WHAT THE TASK ASKS: Among the lines below, a stretch begins at the one with "[00:00.000]" and ends at the one with "33: (187, 207, 1.87)". Repeat that stretch exactly, ends included.

DATASET ENTRIES:
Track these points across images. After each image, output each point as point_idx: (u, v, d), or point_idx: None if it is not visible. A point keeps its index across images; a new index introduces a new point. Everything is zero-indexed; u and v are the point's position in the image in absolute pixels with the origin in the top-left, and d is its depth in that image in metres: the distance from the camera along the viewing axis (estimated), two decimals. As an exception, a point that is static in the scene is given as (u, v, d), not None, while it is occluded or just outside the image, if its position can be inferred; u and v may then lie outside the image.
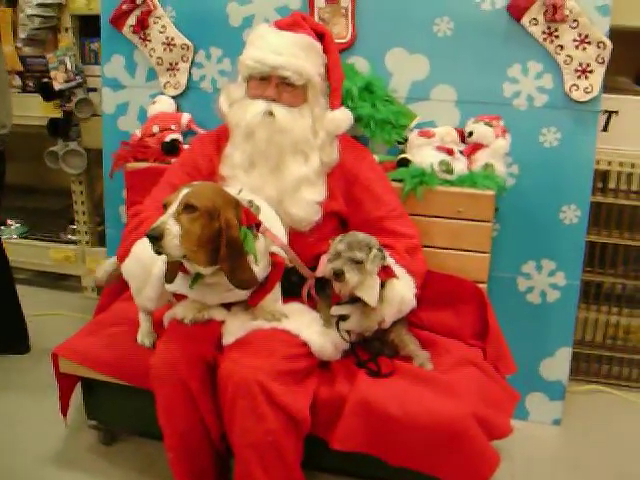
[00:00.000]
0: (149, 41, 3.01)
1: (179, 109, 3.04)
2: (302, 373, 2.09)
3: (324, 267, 2.12)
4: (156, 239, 1.82)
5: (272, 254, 2.09)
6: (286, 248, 2.14)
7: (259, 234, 2.02)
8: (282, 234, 2.18)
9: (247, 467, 1.98)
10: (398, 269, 2.20)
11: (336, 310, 2.18)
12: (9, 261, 3.24)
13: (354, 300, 2.15)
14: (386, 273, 2.14)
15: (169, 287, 2.09)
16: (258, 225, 2.03)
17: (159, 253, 1.87)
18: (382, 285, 2.13)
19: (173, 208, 1.87)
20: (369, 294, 2.10)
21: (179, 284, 2.06)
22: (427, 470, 1.99)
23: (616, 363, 3.15)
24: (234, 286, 1.97)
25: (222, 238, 1.91)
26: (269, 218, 2.14)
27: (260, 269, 2.03)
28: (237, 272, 1.94)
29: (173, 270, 2.01)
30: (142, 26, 2.97)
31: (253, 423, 1.95)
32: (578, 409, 2.93)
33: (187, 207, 1.87)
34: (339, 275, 2.04)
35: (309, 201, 2.29)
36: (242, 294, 2.10)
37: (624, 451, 2.68)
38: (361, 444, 2.01)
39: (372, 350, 2.25)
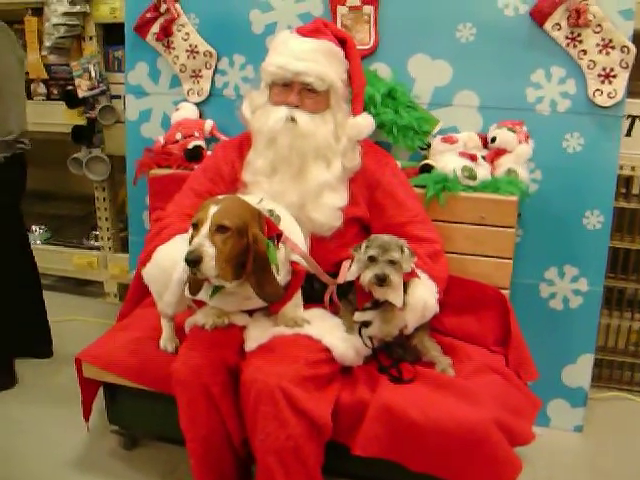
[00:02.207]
0: (173, 48, 3.03)
1: (202, 116, 3.05)
2: (324, 379, 2.09)
3: (362, 276, 2.09)
4: (195, 263, 1.83)
5: (292, 262, 2.10)
6: (306, 256, 2.14)
7: (280, 244, 2.03)
8: (302, 242, 2.18)
9: (269, 472, 1.97)
10: (421, 275, 2.20)
11: (359, 316, 2.18)
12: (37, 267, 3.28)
13: (377, 306, 2.15)
14: (409, 273, 2.13)
15: (189, 295, 2.09)
16: (280, 235, 2.03)
17: (194, 274, 1.87)
18: (404, 289, 2.12)
19: (206, 229, 1.87)
20: (395, 295, 2.09)
21: (200, 292, 2.07)
22: (449, 476, 1.98)
23: (638, 370, 3.12)
24: (261, 299, 1.99)
25: (249, 253, 1.92)
26: (289, 226, 2.14)
27: (281, 278, 2.04)
28: (264, 285, 1.95)
29: (198, 282, 2.01)
30: (166, 34, 2.99)
31: (275, 429, 1.95)
32: (600, 416, 2.91)
33: (220, 228, 1.87)
34: (384, 280, 2.03)
35: (331, 206, 2.30)
36: (261, 302, 2.09)
37: (646, 459, 2.66)
38: (382, 450, 2.00)
39: (394, 356, 2.24)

ANSWER TO THIS PROBLEM:
[00:00.000]
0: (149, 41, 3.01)
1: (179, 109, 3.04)
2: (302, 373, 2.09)
3: (324, 267, 2.12)
4: (156, 239, 1.82)
5: (272, 254, 2.09)
6: (286, 248, 2.14)
7: (259, 234, 2.02)
8: (282, 234, 2.18)
9: (247, 467, 1.98)
10: (398, 269, 2.20)
11: (336, 310, 2.18)
12: (9, 261, 3.24)
13: (354, 300, 2.15)
14: (386, 273, 2.14)
15: (169, 287, 2.09)
16: (258, 225, 2.03)
17: (159, 253, 1.87)
18: (382, 285, 2.13)
19: (173, 208, 1.87)
20: (369, 294, 2.10)
21: (179, 284, 2.06)
22: (427, 470, 1.99)
23: (616, 363, 3.15)
24: (234, 286, 1.97)
25: (222, 238, 1.91)
26: (269, 218, 2.14)
27: (260, 269, 2.03)
28: (237, 272, 1.94)
29: (173, 270, 2.01)
30: (142, 26, 2.97)
31: (253, 423, 1.95)
32: (578, 409, 2.93)
33: (187, 207, 1.87)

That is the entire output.